The effect of a DNA repair gene on cellular invasiveness: XRCC3 over-expression in breast cancer cells

Abstract

Over-expression of DNA repair genes has been associated with resistance to radiation and DNA-damage induced by chemotherapeutic agents such as cisplatin. More recently, based on the analysis of genome expression profiling, it was proposed that over-expression of DNA repair genes enhances the invasive behaviour of tumour cells. In this study we present experimental evidence utilizing functional assays to test this hypothesis. We assessed the effect of the DNA repair proteins known as X-ray complementing protein 3 (XRCC3) and RAD51, to the invasive behavior of the MCF-7 luminal epithelial-like and BT20 basal-like triple negative human breast cancer cell lines. We report that stable or transient over-expression of XRCC3 but not RAD51 increased invasiveness in both cell lines in vitro. Moreover, XRCC3 over-expressing MCF-7 cells also showed a higher tumorigenesis in vivo and this phenotype was associated with increased activity of the metalloproteinase MMP-9 and the expression of known modulators of cell-cell adhesion and metastasis such as CD44, ID-1, DDR1 and TFF1. Our results suggest that in addition to its' role in facilitating repair of DNA damage, XRCC3 affects invasiveness of breast cancer cell lines and the expression of genes associated with cell adhesion and invasion.

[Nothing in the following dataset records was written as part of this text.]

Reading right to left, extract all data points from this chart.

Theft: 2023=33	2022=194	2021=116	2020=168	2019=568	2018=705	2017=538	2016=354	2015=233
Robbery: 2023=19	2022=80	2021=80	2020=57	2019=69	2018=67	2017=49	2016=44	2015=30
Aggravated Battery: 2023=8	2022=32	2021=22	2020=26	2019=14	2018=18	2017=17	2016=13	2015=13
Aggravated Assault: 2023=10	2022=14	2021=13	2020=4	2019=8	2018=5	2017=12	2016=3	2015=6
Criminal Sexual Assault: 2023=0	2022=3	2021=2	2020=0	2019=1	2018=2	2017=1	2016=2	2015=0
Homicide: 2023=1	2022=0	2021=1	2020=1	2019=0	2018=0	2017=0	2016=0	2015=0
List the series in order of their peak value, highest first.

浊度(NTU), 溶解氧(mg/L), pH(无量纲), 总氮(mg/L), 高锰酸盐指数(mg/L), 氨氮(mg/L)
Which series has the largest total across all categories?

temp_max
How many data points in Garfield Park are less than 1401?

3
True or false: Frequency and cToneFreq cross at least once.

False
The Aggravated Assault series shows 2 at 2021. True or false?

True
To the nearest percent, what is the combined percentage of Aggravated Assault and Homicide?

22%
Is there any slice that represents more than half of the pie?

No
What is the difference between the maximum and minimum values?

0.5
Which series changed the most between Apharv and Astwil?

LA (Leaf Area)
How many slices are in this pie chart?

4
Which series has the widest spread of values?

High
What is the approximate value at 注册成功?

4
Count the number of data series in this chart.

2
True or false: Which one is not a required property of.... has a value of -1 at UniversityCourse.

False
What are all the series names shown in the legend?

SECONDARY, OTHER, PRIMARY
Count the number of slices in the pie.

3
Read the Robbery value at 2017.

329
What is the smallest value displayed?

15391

Figure 1. Assessing the invasion phenotype of XRCC3 over-expressing cells.

(A) Independent XRCC3 and RAD51 transient transfections were assayed and their protein expression was assessed through Western Blot. (B) MOCK and RAD51 or XRCC3 OE BT20 and MCF-7 cells were seeded onto Matrigel covering the surface of a porous membrane. Cells were incubated for 48 hrs to allow penetration of the matrix. Invading cells were subsequently fixed using 3.7% formaldehyde solution and stained using Hematoxylin-EosinY (Thermo Scientific). Migrating/invading cells were counted. (C) Data was then plotted as mean cells per field ±SD for a minimum of three separate experiments, each in duplicate. XRCC3 OE cells had a much higher degree of basal motility and invasion than did their MOCK BT20 and MCF-7 counterparts (2 fold higher, P<0.01) while RAD51 OE cells were not significantly different from MOCK cells.

Figure 2. Characterization of the expression of proteins associated with ECM metabolism and invasion.

(A) Zymography shows MMP-2 and MMP-9 activity in serum free MCF-7 conditioned medium. The gelanolytic bands of 84 (active) and 92 kDa (pro-active) MMP-9 were increased two- and more than three-fold, respectively (P = 0.045 and P<0.001), in XRCC3 OE cells with respect to MOCK cells (P<0.01); while there were no differences for MMP-2 bands. (B) MMP-9 protein levels were increased 4-fold in XRCC3 OE cells compared to MOCK cells (P = 0.033). (C) Using flow cytometry, we found that XRCC3 OE cells expressed significantly higher levels of CD44 protein than MOCK cells (two-fold, P = 0.041). (D) Using semi-quantitative reverse transcription PCR a two-fold increase in CD44 mRNA expression was observed in XRCC3 OE cells (P<0.001). (E) ID-1 and DDR1 protein levels were significantly increased (P = 0.043 and P = 0.029, respectively) in XRCC3 OE cells with respect to MOCK cells.

Figure 3. XRCC3 over-expression and MCF-7 xenograft growth in SCID mice.

(A) Representative photomicrographs (×20) of anti-PCNA (Novocastra) and anti-XRCC3 (Abcam, Inc.) IHC performed on XRCC3 OE and MOCK consecutive tumour sections (Left) and anti-XRCC3 expression histograms (Right). The bar graphs represent the percentage of cells with high intensity nuclear staining for anti-XRCC3 (mean +/- standard deviation). The expression of PCNA showed no significant differences between the two tumour sections, while XRCC3 expression were significantly higher in XRCC3 OE tumours (P = 0.029), * significantly different P<0.05; (B) Kaplan Meier Survival plot showing that mice injected with XRCC3 OE cells tumours earlier and in a significantly higher incidence (P = 0.028) than the MOCK cells injected mice. After 12 weeks 4/7 and 1/8 mice showed tumours for XRCC3 OE and MOCK injections, respectively.